Stored entries:
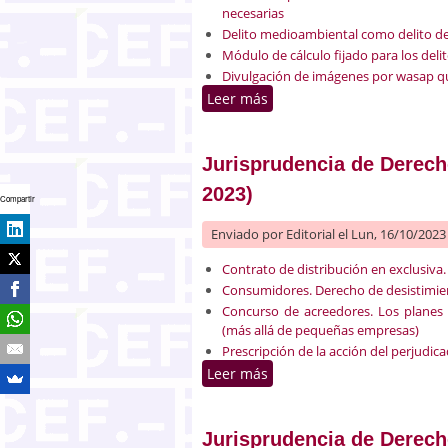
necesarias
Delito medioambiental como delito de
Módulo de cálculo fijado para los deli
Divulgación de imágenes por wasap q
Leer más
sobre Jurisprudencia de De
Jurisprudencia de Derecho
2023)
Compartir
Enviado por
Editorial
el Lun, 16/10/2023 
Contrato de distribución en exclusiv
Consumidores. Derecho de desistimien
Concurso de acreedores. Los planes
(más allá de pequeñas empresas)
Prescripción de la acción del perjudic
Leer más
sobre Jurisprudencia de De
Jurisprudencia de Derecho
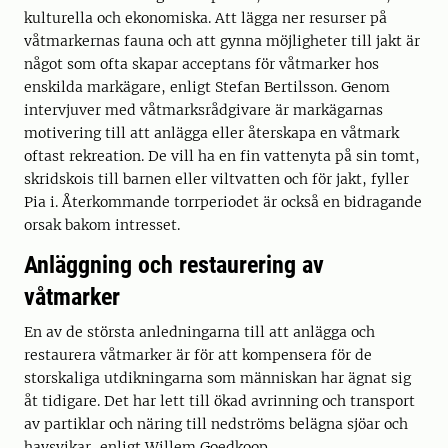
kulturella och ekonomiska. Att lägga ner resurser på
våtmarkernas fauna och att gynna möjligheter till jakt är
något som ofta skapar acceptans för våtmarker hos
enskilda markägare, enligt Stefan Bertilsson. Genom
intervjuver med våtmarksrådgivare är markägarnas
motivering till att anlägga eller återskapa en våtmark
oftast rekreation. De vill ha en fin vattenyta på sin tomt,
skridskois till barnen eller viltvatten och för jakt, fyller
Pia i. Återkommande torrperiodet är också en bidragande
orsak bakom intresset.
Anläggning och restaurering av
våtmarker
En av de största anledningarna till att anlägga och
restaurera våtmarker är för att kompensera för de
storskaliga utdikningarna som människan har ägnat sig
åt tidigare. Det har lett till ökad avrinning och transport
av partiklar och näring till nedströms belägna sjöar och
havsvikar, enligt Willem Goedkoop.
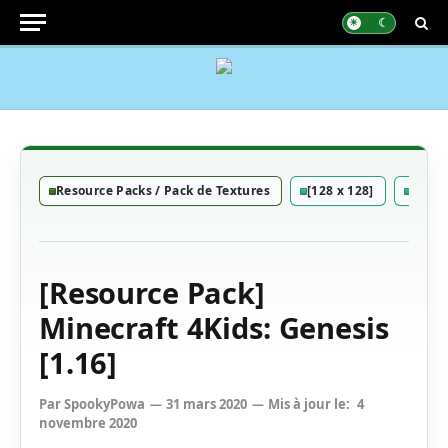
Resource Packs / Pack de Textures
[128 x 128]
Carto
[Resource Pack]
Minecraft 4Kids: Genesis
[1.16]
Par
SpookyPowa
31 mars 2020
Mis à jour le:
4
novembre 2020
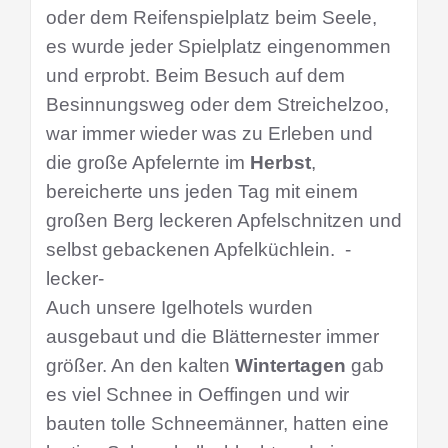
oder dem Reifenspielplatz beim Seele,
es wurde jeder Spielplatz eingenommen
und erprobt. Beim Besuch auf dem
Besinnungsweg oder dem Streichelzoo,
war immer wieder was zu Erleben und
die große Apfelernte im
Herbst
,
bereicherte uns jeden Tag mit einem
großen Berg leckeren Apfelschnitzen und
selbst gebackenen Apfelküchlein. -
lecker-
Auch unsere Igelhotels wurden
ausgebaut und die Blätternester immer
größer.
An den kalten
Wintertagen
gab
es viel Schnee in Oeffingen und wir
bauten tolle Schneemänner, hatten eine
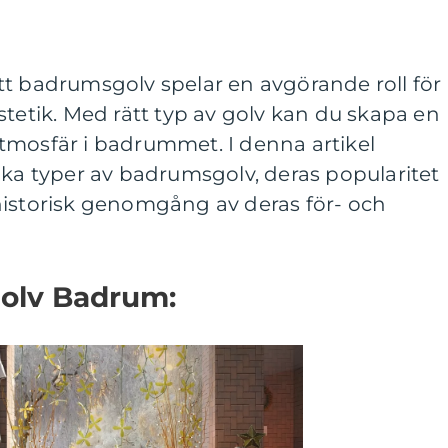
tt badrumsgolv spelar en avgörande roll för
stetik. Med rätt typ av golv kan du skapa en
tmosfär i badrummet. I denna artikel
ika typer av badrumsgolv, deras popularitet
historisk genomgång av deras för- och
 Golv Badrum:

What the exercise asks: Each record above should be repeated exactly, please, without pictures.

Output below:
necesarias
Delito medioambiental como delito de
Módulo de cálculo fijado para los deli
Divulgación de imágenes por wasap q
Leer más
sobre Jurisprudencia de De
Jurisprudencia de Derecho
2023)
Compartir
Enviado por
Editorial
el Lun, 16/10/2023 
Contrato de distribución en exclusiv
Consumidores. Derecho de desistimien
Concurso de acreedores. Los planes
(más allá de pequeñas empresas)
Prescripción de la acción del perjudic
Leer más
sobre Jurisprudencia de De
Jurisprudencia de Derecho
kulturella och ekonomiska. Att lägga ner resurser på
våtmarkernas fauna och att gynna möjligheter till jakt är
något som ofta skapar acceptans för våtmarker hos
enskilda markägare, enligt Stefan Bertilsson. Genom
intervjuver med våtmarksrådgivare är markägarnas
motivering till att anlägga eller återskapa en våtmark
oftast rekreation. De vill ha en fin vattenyta på sin tomt,
skridskois till barnen eller viltvatten och för jakt, fyller
Pia i. Återkommande torrperiodet är också en bidragande
orsak bakom intresset.
Anläggning och restaurering av
våtmarker
En av de största anledningarna till att anlägga och
restaurera våtmarker är för att kompensera för de
storskaliga utdikningarna som människan har ägnat sig
åt tidigare. Det har lett till ökad avrinning och transport
av partiklar och näring till nedströms belägna sjöar och
havsvikar, enligt Willem Goedkoop.
Resource Packs / Pack de Textures
[128 x 128]
Carto
[Resource Pack]
Minecraft 4Kids: Genesis
[1.16]
Par
SpookyPowa
31 mars 2020
Mis à jour le:
4
novembre 2020
oder dem Reifenspielplatz beim Seele,
es wurde jeder Spielplatz eingenommen
und erprobt. Beim Besuch auf dem
Besinnungsweg oder dem Streichelzoo,
war immer wieder was zu Erleben und
die große Apfelernte im
Herbst
,
bereicherte uns jeden Tag mit einem
großen Berg leckeren Apfelschnitzen und
selbst gebackenen Apfelküchlein. -
lecker-
Auch unsere Igelhotels wurden
ausgebaut und die Blätternester immer
größer.
An den kalten
Wintertagen
gab
es viel Schnee in Oeffingen und wir
bauten tolle Schneemänner, hatten eine
tt badrumsgolv spelar en avgörande roll för
stetik. Med rätt typ av golv kan du skapa en
tmosfär i badrummet. I denna artikel
ika typer av badrumsgolv, deras popularitet
historisk genomgång av deras för- och
 Golv Badrum:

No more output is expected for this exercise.